━━━ Estratto del documento
Aggiornamento minaccia

Abruzzo. Segreto ufficio. Assolta giornalista Cristina Di Stefano

Aveva pubblicato la simulazione del quiz di un concorso pubblico. Condannato invece per la stessa vicenda un funzionario 

Si è concluso con un’assoluzione e una condanna il primo grado del processo che, a l’Aquila, ha visto imputati la giornalista Cristina Di Stefano e l’ex coordinatore della struttura di gestione dell’emergenza dopo il terremoto, Gaetano Petullà, con l’accusa di divulgazione di segreto d’ufficio. Il 26 ottobre 2012 la giornalista aveva pubblicato, sul sito Aquila.tv, la simulazione del quiz di un concorso che si sarebbe tenuto lo stesso giorno, poche ore dopo.

Di Stefano è stata assolta perché il fatto non sussiste, mentre Petullà è stato condannato a 6 mesi, pena sospesa, per averle fornito il quiz esemplificativo.

“Sono felice per me – ha dichiarato la giornalista a Ossigeno – ma resta l’amaro in bocca per Roberto Petullà. Se tra me e lui c’era davvero un’associazione perché, caduta la mia posizione, la sua resta in piedi?”

La giornalista ha raccontato a Ossigeno che, dopo questa vicenda, per lei è stato molto difficile continuare a lavorare.”Da due anni non lavoro. Tutti mi dicono: prima devi chiudere quella spiacevole vicenda”.

Ossigeno si era occupato del caso nell’aprile del 2014, quando la giornalista e l’ex dirigente erano stati rinviati a giudizio.
━━━━━━
Consegna 1: Secondo l'articolo sul processo alla giornalista Cristina Di Stefano, a quale pena è stato condannato Petullà?
Consegna 2: Trascriva il passo dell'articolo che comincia con le parole contenenti "Aveva pubblicato la" e si chiude con "poche ore dopo.".
━━━ Estratti dei dati
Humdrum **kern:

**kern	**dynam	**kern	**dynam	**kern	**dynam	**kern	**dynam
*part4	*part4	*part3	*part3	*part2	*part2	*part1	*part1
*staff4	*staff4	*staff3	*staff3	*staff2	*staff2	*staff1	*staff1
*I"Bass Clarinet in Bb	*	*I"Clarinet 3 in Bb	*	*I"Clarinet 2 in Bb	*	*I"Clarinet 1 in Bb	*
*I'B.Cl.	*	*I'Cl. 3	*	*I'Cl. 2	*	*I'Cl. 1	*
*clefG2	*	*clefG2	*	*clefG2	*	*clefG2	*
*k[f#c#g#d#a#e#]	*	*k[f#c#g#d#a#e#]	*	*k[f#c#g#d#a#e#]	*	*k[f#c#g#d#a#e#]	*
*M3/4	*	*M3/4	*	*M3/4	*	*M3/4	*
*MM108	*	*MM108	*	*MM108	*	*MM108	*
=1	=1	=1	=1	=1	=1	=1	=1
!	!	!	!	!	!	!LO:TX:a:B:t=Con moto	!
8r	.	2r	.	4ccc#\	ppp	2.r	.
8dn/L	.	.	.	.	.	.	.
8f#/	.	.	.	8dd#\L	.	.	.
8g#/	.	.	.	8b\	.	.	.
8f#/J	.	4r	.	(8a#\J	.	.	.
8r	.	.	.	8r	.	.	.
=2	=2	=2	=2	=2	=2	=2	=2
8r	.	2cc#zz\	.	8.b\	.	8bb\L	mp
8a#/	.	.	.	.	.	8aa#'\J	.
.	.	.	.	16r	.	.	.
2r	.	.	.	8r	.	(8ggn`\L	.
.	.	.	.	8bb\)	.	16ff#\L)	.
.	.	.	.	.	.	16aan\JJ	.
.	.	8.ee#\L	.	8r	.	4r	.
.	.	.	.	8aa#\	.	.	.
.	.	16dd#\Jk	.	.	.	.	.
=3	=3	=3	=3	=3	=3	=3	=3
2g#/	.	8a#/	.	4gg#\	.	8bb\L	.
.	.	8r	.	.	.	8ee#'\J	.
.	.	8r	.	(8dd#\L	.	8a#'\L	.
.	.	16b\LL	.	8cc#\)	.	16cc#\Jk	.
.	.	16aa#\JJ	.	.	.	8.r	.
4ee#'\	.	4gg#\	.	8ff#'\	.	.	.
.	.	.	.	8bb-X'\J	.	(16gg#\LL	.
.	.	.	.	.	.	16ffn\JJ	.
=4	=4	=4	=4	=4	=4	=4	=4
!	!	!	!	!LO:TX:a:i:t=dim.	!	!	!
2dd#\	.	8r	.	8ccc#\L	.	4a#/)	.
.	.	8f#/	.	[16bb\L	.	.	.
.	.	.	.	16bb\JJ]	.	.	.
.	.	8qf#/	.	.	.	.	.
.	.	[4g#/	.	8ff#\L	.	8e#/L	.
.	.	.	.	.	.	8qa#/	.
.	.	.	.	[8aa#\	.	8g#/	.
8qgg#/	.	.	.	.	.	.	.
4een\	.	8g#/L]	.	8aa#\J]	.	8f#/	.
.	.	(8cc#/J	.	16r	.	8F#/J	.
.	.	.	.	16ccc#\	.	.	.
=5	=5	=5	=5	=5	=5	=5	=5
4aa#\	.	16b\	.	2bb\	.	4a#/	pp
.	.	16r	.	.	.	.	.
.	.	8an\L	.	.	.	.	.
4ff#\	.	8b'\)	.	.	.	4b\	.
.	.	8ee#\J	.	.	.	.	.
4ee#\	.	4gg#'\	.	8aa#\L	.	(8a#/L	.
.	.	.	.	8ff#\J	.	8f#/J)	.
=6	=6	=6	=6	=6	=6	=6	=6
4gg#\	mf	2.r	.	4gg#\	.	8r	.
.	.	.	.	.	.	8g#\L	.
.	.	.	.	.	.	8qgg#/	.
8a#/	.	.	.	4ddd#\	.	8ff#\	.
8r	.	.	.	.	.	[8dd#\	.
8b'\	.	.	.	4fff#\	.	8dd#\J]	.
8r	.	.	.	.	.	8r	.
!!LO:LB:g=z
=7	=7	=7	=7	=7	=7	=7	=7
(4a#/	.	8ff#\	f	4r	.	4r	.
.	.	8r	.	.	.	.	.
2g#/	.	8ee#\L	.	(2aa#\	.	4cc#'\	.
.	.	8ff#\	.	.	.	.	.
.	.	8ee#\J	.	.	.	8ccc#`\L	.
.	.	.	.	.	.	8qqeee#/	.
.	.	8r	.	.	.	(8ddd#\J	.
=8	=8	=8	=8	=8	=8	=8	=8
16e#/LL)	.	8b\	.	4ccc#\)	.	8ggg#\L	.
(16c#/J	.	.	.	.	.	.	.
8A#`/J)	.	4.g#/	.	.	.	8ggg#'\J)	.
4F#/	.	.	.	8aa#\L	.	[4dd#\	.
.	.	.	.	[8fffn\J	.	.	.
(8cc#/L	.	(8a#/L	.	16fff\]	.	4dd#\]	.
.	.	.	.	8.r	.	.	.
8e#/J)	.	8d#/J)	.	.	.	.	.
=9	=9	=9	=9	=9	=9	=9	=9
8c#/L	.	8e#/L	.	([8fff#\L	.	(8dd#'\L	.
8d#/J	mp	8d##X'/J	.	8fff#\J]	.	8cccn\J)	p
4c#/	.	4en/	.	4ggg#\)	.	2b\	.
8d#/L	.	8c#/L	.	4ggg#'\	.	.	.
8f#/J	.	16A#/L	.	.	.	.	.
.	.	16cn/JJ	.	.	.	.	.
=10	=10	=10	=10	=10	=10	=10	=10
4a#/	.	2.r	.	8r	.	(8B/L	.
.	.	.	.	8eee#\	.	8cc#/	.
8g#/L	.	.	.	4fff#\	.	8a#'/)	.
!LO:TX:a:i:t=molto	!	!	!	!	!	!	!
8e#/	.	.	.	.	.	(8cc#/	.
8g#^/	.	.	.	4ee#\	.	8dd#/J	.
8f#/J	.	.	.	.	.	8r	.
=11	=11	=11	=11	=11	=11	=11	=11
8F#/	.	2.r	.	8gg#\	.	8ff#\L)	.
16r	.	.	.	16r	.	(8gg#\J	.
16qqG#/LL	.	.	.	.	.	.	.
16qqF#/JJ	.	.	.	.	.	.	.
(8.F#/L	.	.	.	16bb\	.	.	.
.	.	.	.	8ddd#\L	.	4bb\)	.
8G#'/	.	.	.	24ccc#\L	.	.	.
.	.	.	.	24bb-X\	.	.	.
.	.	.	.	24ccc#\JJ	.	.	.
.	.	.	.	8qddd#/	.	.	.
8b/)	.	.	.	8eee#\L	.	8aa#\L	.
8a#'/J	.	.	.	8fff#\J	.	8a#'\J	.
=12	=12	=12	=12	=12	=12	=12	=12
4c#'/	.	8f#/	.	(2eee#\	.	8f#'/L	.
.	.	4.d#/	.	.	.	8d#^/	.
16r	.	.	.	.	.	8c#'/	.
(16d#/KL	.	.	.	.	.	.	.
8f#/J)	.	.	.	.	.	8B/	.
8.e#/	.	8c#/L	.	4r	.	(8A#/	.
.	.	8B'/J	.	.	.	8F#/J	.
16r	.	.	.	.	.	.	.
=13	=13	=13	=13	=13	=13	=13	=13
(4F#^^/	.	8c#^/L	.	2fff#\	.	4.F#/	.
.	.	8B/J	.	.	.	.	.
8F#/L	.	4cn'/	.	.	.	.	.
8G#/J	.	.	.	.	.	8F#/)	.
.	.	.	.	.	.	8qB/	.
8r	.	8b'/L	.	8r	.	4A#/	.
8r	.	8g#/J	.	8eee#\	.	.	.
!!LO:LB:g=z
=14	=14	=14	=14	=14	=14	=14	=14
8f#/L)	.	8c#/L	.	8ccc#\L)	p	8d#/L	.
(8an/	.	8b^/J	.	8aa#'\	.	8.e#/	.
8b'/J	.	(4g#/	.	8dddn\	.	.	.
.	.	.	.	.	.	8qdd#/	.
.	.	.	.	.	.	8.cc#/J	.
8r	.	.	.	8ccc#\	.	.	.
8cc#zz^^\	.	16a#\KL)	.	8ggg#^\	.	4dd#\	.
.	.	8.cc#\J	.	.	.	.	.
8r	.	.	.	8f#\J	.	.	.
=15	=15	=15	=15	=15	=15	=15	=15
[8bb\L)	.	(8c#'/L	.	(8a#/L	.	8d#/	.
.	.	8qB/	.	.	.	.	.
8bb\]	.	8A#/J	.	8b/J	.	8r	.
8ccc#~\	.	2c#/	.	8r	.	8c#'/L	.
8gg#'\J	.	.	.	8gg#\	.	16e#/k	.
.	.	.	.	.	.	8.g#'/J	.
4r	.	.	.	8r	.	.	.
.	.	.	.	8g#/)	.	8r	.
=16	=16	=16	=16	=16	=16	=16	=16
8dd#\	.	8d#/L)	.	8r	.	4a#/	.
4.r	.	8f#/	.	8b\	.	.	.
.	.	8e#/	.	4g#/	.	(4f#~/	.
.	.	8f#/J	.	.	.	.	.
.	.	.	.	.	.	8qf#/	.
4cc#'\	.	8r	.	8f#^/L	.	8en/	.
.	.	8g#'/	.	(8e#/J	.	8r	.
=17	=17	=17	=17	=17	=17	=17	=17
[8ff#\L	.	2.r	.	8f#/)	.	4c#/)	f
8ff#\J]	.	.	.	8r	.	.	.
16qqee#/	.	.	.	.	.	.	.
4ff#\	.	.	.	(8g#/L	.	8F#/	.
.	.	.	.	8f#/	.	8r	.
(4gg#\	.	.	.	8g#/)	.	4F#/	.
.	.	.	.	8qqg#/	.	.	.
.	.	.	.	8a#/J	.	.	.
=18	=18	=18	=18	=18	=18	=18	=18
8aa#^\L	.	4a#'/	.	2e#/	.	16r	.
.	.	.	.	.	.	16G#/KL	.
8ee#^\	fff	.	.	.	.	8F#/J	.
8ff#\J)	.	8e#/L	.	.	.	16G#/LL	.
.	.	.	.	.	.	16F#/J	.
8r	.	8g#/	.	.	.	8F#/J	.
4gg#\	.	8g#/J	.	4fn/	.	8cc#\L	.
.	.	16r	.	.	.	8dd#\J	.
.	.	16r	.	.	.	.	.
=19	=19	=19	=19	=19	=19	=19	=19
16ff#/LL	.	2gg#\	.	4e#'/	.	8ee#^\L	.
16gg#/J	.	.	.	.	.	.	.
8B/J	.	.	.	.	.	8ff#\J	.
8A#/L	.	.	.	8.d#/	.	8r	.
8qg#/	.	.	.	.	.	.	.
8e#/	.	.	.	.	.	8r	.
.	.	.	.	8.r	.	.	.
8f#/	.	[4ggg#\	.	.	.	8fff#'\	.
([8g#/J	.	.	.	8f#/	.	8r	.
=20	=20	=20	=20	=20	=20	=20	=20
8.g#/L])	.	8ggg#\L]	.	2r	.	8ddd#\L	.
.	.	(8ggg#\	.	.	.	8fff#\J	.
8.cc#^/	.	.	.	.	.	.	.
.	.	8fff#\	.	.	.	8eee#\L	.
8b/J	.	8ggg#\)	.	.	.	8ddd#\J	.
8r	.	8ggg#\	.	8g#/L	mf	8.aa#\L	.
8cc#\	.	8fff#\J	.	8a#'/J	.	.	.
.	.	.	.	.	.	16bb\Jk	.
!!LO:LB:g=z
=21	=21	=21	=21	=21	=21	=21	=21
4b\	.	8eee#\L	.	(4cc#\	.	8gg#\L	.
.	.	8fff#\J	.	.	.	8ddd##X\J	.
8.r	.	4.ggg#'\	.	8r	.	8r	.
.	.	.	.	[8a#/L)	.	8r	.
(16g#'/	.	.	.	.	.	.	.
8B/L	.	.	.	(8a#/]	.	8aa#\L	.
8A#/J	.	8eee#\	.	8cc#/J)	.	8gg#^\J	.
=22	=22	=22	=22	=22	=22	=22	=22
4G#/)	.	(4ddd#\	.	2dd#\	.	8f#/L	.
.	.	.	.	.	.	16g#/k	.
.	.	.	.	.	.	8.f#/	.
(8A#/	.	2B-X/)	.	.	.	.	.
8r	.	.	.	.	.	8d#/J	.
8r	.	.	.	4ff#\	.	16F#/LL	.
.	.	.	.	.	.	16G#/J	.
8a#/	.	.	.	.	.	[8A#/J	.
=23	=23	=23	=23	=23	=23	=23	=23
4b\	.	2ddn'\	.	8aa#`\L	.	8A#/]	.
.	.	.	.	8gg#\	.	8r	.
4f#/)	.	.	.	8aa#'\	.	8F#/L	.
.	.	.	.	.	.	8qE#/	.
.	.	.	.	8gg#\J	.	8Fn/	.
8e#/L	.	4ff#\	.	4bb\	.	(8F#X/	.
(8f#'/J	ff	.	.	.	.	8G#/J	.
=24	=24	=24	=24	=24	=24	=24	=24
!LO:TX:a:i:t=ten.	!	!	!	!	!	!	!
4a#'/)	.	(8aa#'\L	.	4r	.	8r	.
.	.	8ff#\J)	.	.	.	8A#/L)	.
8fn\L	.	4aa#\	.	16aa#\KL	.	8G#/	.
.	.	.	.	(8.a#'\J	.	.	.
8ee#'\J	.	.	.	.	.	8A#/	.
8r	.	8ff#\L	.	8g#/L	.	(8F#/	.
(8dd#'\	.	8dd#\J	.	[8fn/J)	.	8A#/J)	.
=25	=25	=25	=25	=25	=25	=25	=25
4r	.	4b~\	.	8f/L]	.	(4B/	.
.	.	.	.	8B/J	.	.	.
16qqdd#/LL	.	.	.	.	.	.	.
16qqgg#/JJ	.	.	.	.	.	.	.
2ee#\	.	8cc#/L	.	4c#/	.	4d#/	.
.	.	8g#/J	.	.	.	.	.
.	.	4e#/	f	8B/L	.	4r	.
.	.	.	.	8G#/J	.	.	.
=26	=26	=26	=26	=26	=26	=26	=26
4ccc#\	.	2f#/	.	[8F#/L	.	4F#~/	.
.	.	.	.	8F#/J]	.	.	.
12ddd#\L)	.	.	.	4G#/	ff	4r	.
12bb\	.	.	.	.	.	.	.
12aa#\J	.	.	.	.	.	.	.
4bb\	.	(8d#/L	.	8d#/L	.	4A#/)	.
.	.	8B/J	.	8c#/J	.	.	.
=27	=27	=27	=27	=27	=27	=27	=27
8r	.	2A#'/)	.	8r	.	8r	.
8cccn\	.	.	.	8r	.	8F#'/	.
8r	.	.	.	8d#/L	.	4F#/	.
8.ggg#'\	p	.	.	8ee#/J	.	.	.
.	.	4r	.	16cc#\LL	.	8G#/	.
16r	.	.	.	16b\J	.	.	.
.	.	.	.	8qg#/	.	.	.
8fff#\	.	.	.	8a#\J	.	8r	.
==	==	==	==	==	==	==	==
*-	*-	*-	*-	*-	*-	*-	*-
━━━━━━
Soluzione dell'esercizio 1: A 6 mesi, con pena sospesa.

Soluzione dell'esercizio 2:
Aveva pubblicato la simulazione del quiz di un concorso pubblico. Condannato invece per la stessa vicenda un funzionario 

Si è concluso con un’assoluzione e una condanna il primo grado del processo che, a l’Aquila, ha visto imputati la giornalista Cristina Di Stefano e l’ex coordinatore della struttura di gestione dell’emergenza dopo il terremoto, Gaetano Petullà, con l’accusa di divulgazione di segreto d’ufficio. Il 26 ottobre 2012 la giornalista aveva pubblicato, sul sito Aquila.tv, la simulazione del quiz di un concorso che si sarebbe tenuto lo stesso giorno, poche ore dopo.